The criteria for making the best decision is not always obvious. The example given in the talk: If you want to travel from London to New York, there are various ways. You could take the car and go the whole way round the world; you could take a boat. Most people fly. Why? The immediate assumption is that flying is the quickest way to get there, so what other reason could there be? Well, if you took a scheduled flight, it wasn’t the fastest method – a Harrier Jump Jet would get you there quicker, but might leave a bigger dent in your finances. So money is involved. The optimal travel method involves speed tempered with a ‘reasonable’ cost.

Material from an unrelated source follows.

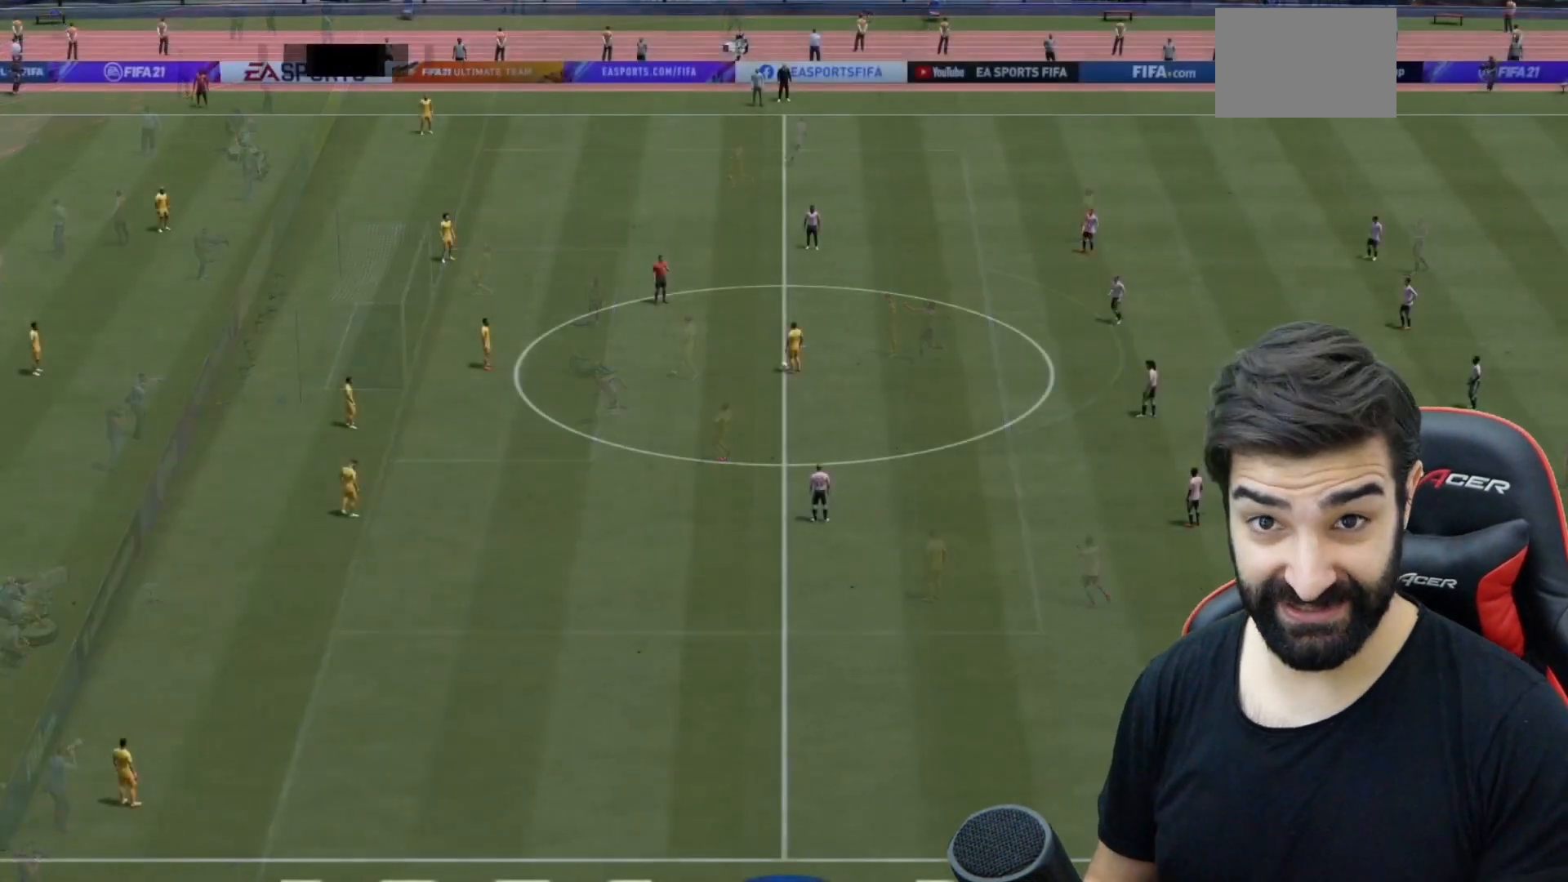
{"buttons": [], "left_stick": "center", "right_stick": "center", "events": [[83, "CROSS", "up"], [150, "CROSS", "down"], [217, "CROSS", "up"], [317, "CROSS", "down"], [450, "CROSS", "up"]]}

Playing tennis requires lots of different variables – not only predicting where the ball is going to land, how high and fast it is going to bounce etc. but also where you want to send it when you hit it. Our brains have to rapidly decipher all of this information and determine (and then carry out) the optimal movement.

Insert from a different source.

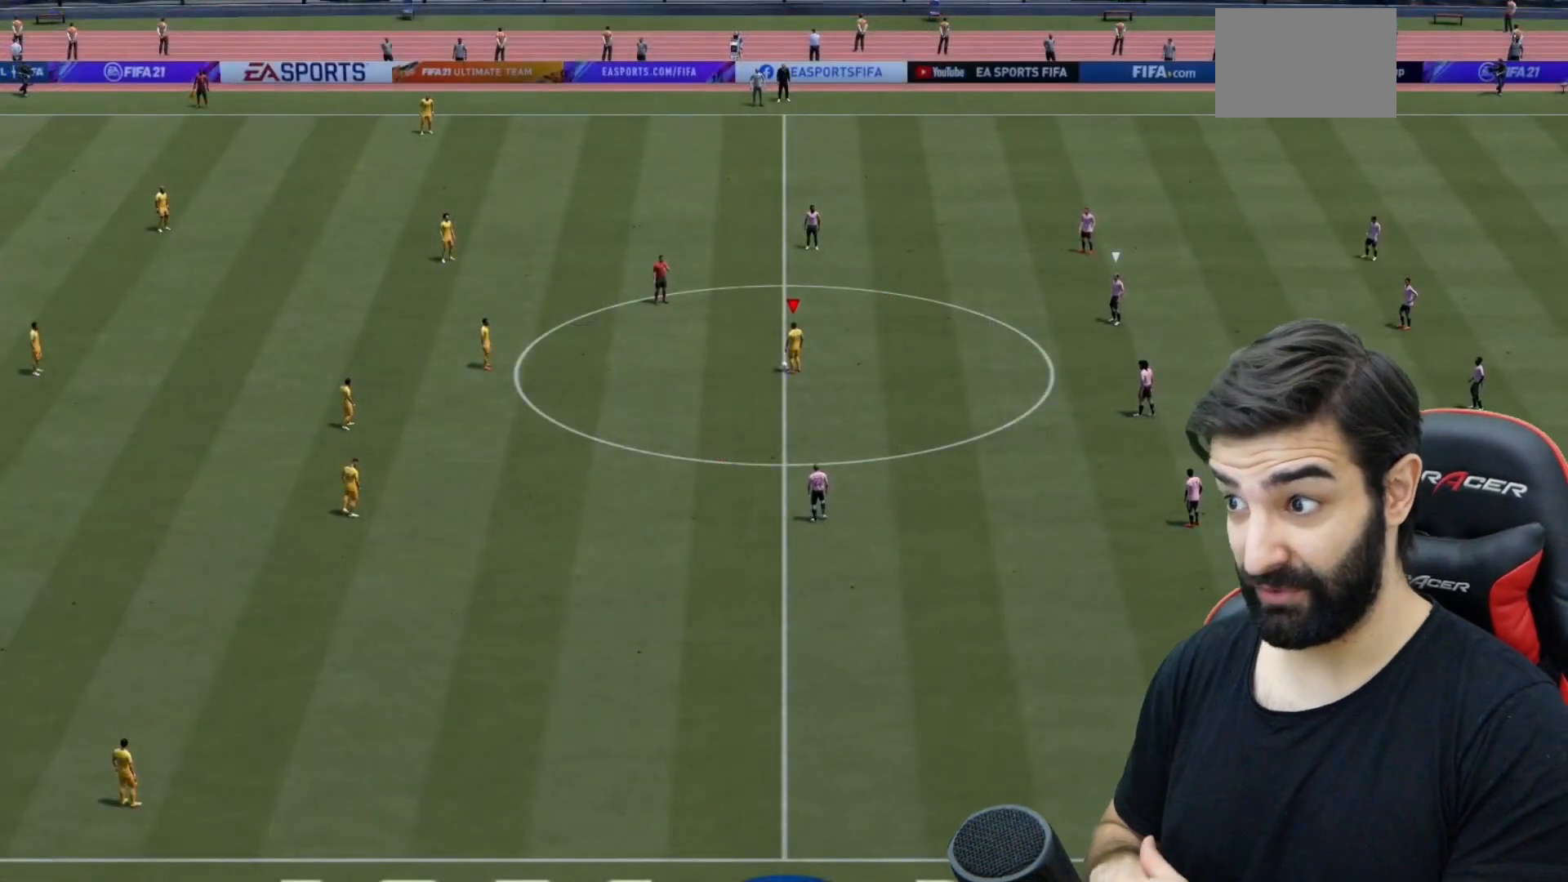
{"buttons": ["CROSS"], "left_stick": "left", "right_stick": "center", "events": [[16, "CROSS", "down"], [66, "CROSS", "up"], [133, "CROSS", "down"], [233, "CROSS", "up"], [300, "CROSS", "down"], [350, "left_stick", "left"], [400, "CROSS", "up"], [467, "CROSS", "down"]]}
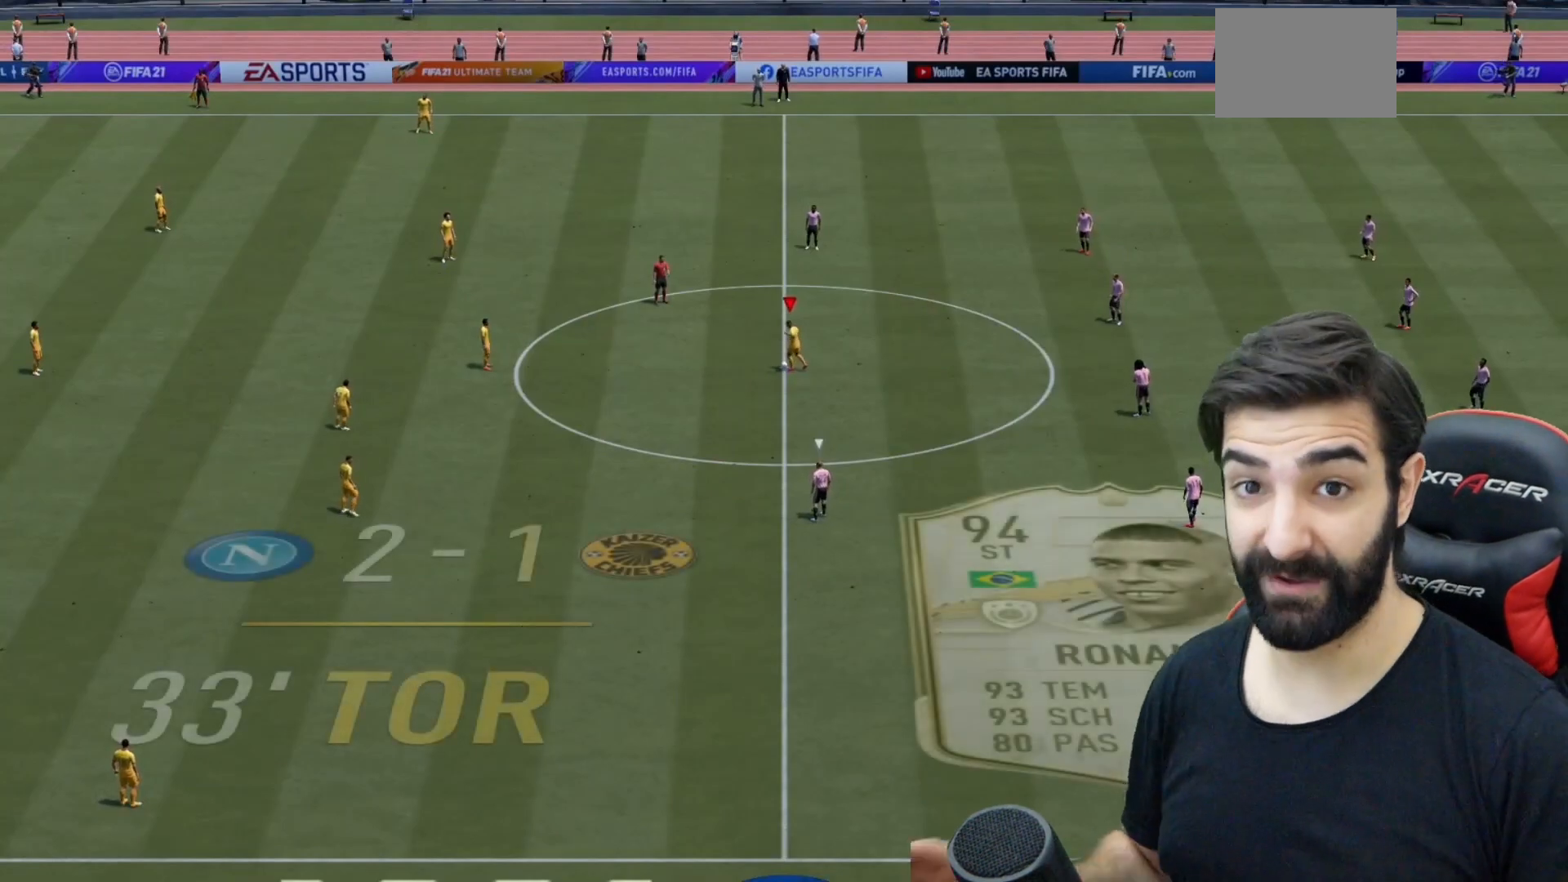
{"buttons": [], "left_stick": "down", "right_stick": "center", "events": [[83, "CROSS", "up"], [217, "left_stick", "center"], [417, "left_stick", "down"]]}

There’s lots of talk about computers taking over human brain capacity in the near future. But how true is that belief? Computers may exceed our abilities to store and process information, but I’d like to see Deep Blue win a tennis match, climb a mountain, discover that a drug intended to help treat cardio-vascular diseases had unexpected side effects (they ended up calling it Viagra).
Senses
So if noise influences and interrupts our senses, and our brains have to adapt to it in order to make optimal decisions about movement, why don’t our senses do a better job of filtering and reducing noise? It is probably because there are times when we need noise – without it, we could never multitask. Without it, my amygdalas wouldn’t spot that spider that just started walking across the carpet 10 yards away from my computer desk. Without it, parents probably wouldn’t wake up when the baby starts crying.
There’s more information in the web cast and I’d recommend watching it – very entertaining and informative. I’ve added in some notes here, having just read Daniel Pink’s ‘A Whole New Mind‘ and being half way through Dr Richard Restak’s ‘The New Brain‘ Both books reference exercises mentioned in the talk.